Beginnend in 1963, toen het Amerikaanse ruimteprogramma werd overgedragen van het leger naar NASA, overtuigde J. C. R. Licklider zijn baas bij ARPA (de organisatie die later DARPA werd) om een deel van het budget te besteden aan computeronderzoek. Destijds was het ministerie van Defensie de grootste computergebruiker ter wereld. Licklider werd hoofd van de afdeling Informatieverwerkingstechnieken bij ARPA en heeft in de daaropvolgende jaren miljoenen dollars gesluisd naar verschillende onderzoekscentra voor computergebruik en kunstmatige intelligentie.

Tot 1969, toen het Mansfield-amendement beperkingen oplegde aan het Pentagon voor R & D-uitgaven, waren er geen belemmeringen voor de financiering van projecten van de afdeling informatieverwerkingstechnieken. Miljarden dollars zijn uitgegeven aan de ontwikkeling van computernetwerken, computergraphics, "virtual reality", computermodellering en andere fundamenten van de huidige commerciële videoshooter-industrie, voor een volume van 9-11 miljard dollar per jaar. Twee van de magneten die dit geld opleverden, waren het MIT Media Lab en het Stanford University Artificial Intelligence Lab, die onderzoek deden dat de ontwikkeling van de simulatietrainingsprogramma's van het Pentagon en de ontluikende videogamebranche stimuleerde.

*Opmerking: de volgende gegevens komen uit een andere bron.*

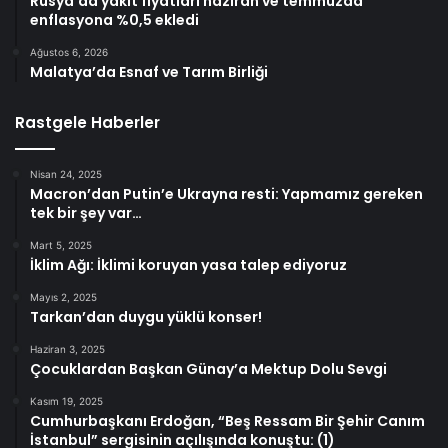
Rusya’da yakıt fiyatları haziran ve temmuzda
enflasyona %0,5 ekledi
Ağustos 6, 2026
Malatya’da Esnaf ve Tarım Birliği
Rastgele Haberler
Nisan 24, 2025
Macron’dan Putin’e Ukrayna resti: Yapmamız gereken
tek bir şey var…
Mart 5, 2025
İklim Ağı: İklimi koruyan yasa talep ediyoruz
Mayıs 2, 2025
Tarkan’dan duygu yüklü konser!
Haziran 3, 2025
Çocuklardan Başkan Günay’a Mektup Dolu Sevgi
Kasım 19, 2025
Cumhurbaşkanı Erdoğan, “Beş Ressam Bir Şehir Canım
İstanbul” sergisinin açılışında konuştu: (1)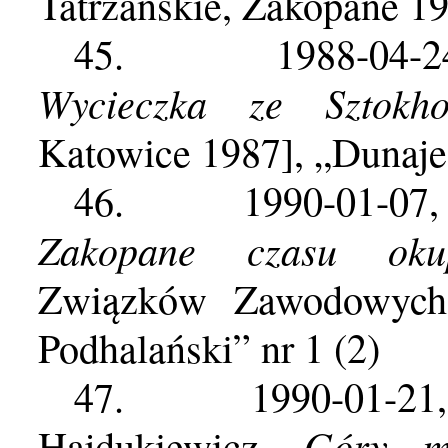
Tatrzańskie, Zakopane 19
45.
1988-04-
Wycieczka ze Sztokh
Katowice 1987], „Dunaje
46.
1990-01-07
Zakopane czasu ok
Związków Zawodowych,
Podhalański” nr 1 (2)
47.
1990-01-21
Góry mo
Hajdukiewicz,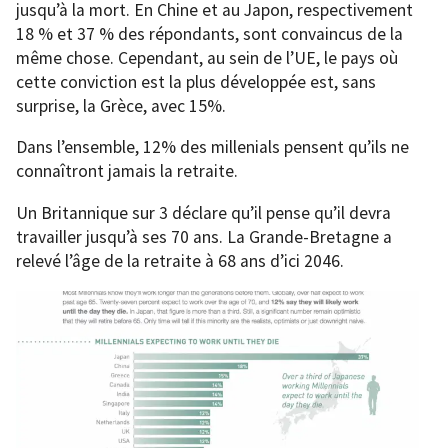
jusqu’à la mort. En Chine et au Japon, respectivement
18 % et 37 % des répondants, sont convaincus de la
même chose. Cependant, au sein de l’UE, le pays où
cette conviction est la plus développée est, sans
surprise, la Grèce, avec 15%.
Dans l’ensemble, 12% des millenials pensent qu’ils ne
connaîtront jamais la retraite.
Un Britannique sur 3 déclare qu’il pense qu’il devra
travailler jusqu’à ses 70 ans. La Grande-Bretagne a
relevé l’âge de la retraite à 68 ans d’ici 2046.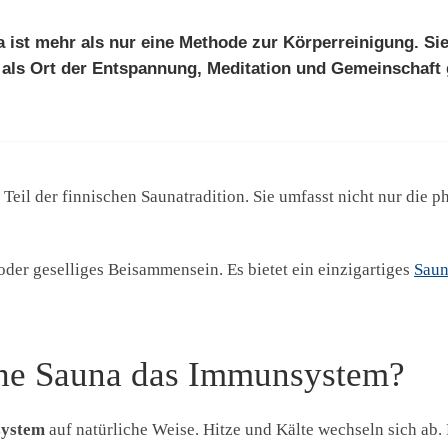
 ist mehr als nur eine Methode zur Körperreinigung. Sie i
 als Ort der
Entspannung
, Meditation und Gemeinschaft 
r Teil der finnischen Saunatradition. Sie umfasst nicht nur die 
oder geselliges Beisammensein. Es bietet ein einzigartiges
Saun
sche Sauna das Immunsystem?
ystem
auf natürliche Weise. Hitze und Kälte wechseln sich ab. 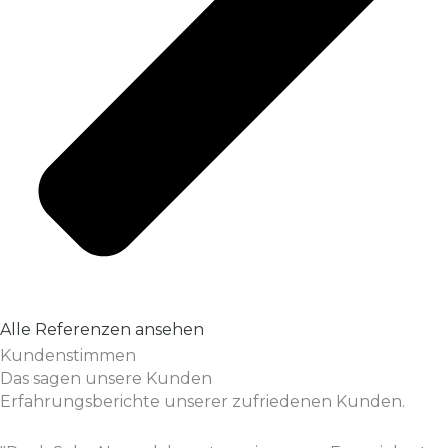
Alle Referenzen ansehen
Kundenstimmen
Das sagen unsere Kunden
Erfahrungsberichte unserer zufriedenen Kunden.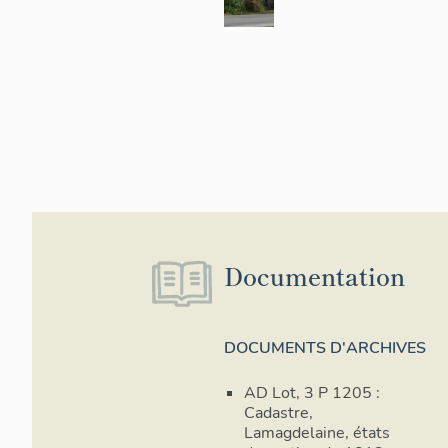
Documentation
DOCUMENTS D'ARCHIVES
AD Lot, 3 P 1205 :
Cadastre,
Lamagdelaine, états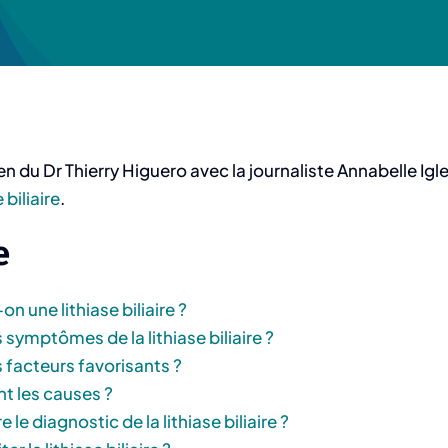
en du Dr Thierry Higuero avec la journaliste Annabelle Igl
 biliaire
.
e
n une lithiase biliaire ?
 symptômes de la lithiase biliaire ?
 facteurs favorisants ?
nt les causes ?
le diagnostic de la lithiase biliaire ?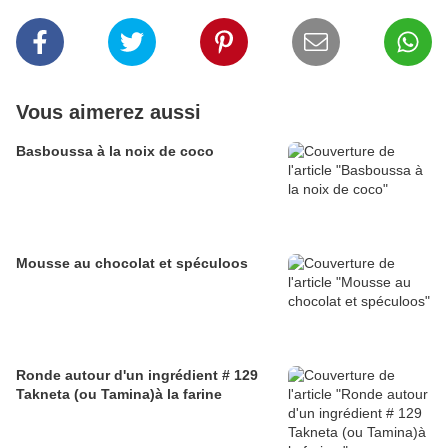
Vous aimerez aussi
Basboussa à la noix de coco
Mousse au chocolat et spéculoos
Ronde autour d'un ingrédient # 129
Takneta (ou Tamina)à la farine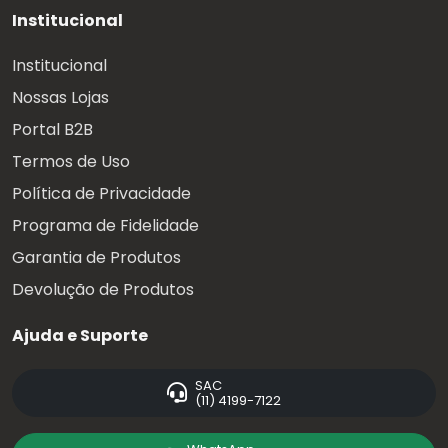
Institucional
Institucional
Nossas Lojas
Portal B2B
Termos de Uso
Política de Privacidade
Programa de Fidelidade
Garantia de Produtos
Devolução de Produtos
Ajuda e Suporte
SAC
(11) 4199-7122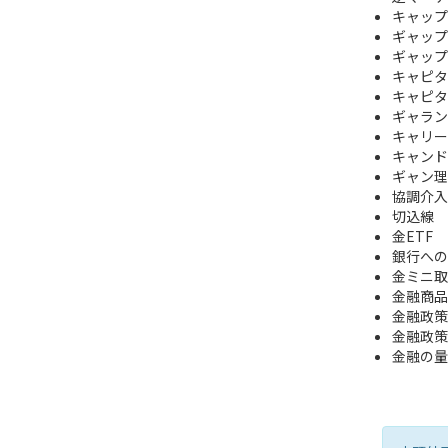
キャップ
ギャップ
ギャップ
キャピタ
キャピタ
ギャラン
キャリー
キャンドル 
ギャン理
協調介入
切込線
金ETF
銀行への
金ミニ取
金融商品
金融政策
金融政策
金融の量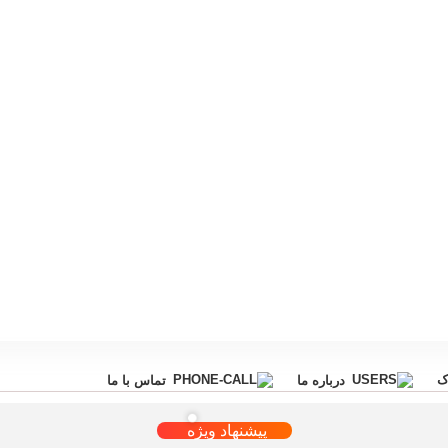
ک
درباره ما
تماس با ما
پیشنهاد ویژه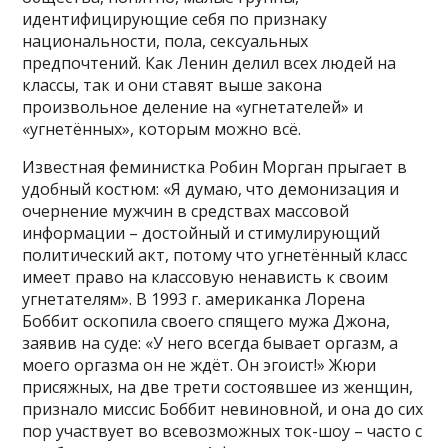
идентифицирующие себя по признаку
национальности, пола, сексуальных
предпочтений. Как Ленин делил всех людей на
классы, так и они ставят выше закона
произвольное деление на «угнетателей» и
«угнетённых», которым можно всё.
Известная феминистка Робин Морган прыгает в
удобный костюм: «Я думаю, что демонизация и
очернение мужчин в средствах массовой
информации – достойный и стимулирующий
политический акт, потому что угнетённый класс
имеет право на классовую ненависть к своим
угнетателям». В 1993 г. американка Лорена
Боббит оскопила своего спящего мужа Джона,
заявив на суде: «У него всегда бывает оргазм, а
моего оргазма он не ждёт. Он эгоист!» Жюри
присяжных, на две трети состоявшее из женщин,
признало миссис Боббит невиновной, и она до сих
пор участвует во всевозможных ток-шоу – часто с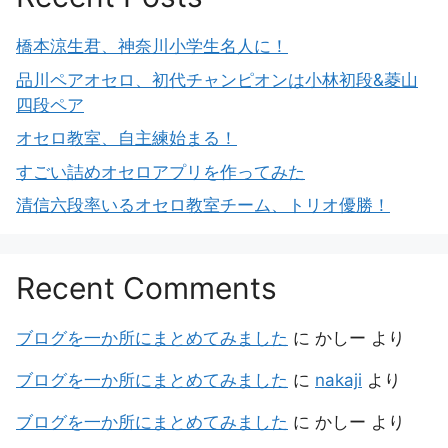
橋本涼生君、神奈川小学生名人に！
品川ペアオセロ、初代チャンピオンは小林初段&菱山
四段ペア
オセロ教室、自主練始まる！
すごい詰めオセロアプリを作ってみた
清信六段率いるオセロ教室チーム、トリオ優勝！
Recent Comments
ブログを一か所にまとめてみました
に
かしー
より
ブログを一か所にまとめてみました
に
nakaji
より
ブログを一か所にまとめてみました
に
かしー
より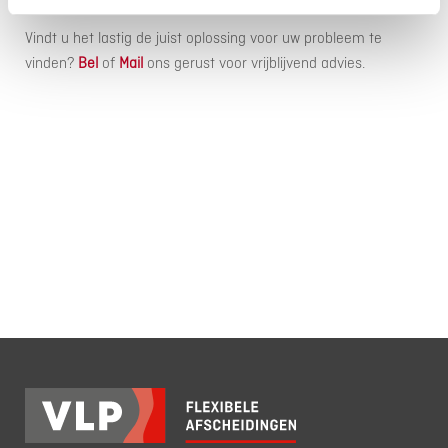
Vindt u het lastig de juist oplossing voor uw probleem te
vinden?
Bel
of
Mail
ons gerust voor vrijblijvend advies.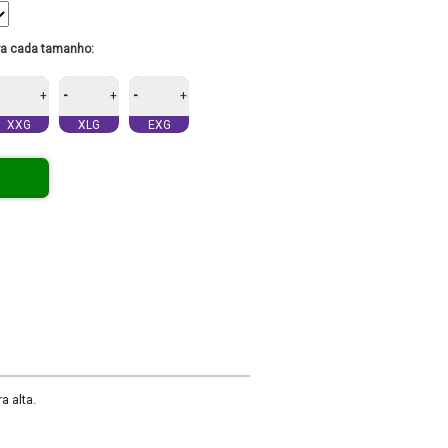
ra cada tamanho:
-
-
+
+
+
XXG
XLG
EXG
a alta.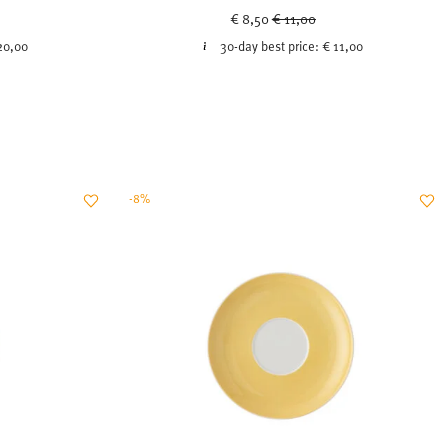
ced from
Price reduced from
to
€ 8,50
€ 11,00
20,00
30-day best price:
€ 11,00
-8%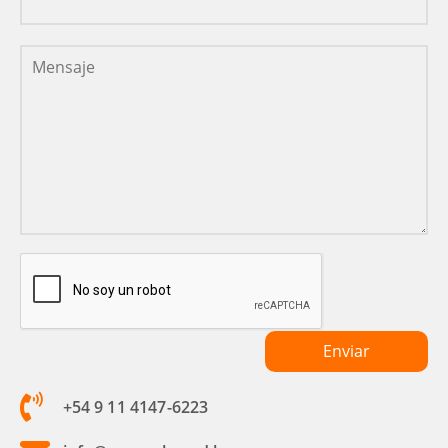
+54 9 11 4147-6223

In On Killing herinnert luitenant-kolonel David Grossman zich hoe de uitvinding van supersnelle computers sociale ingenieurs in staat stelde de afkeer van het doden van soldaten te overwinnen en een ongeëvenaarde methode bood voor het trainen van stimulus-responsgedrag. Door steeds realistischere videobeelden, subtiel werk aan neurologische processen - dit alles vanuit een cybernetisch project "mens-machine" - veranderde het Amerikaanse leger in geprogrammeerde moordenaars, en uiteindelijk werden deze benaderingen voor manipulatoren het "voorkeurswapen" om de hersenen van miljoenen jonge Amerikanen te vervormen.

Sociale manipulatoren, die de dromen belichamen van Adorno, Horkheimer, Russell en Huxley, van een volledig geregeerde samenleving onder de controle van een "wetenschappelijke dictatuur", zijn nooit weggegaan van computers en laboratoria voor kunstmatige intelligentie waar deze technieken werden ontwikkeld en getest. De tijd verstreek, en net als bij LSD in de jaren zestig, toen de geheime militaire testfase was voltooid, werden Amerikanen het object van zelfprogrammering voor seks en geweld met de hulp van Doom en dergelijke.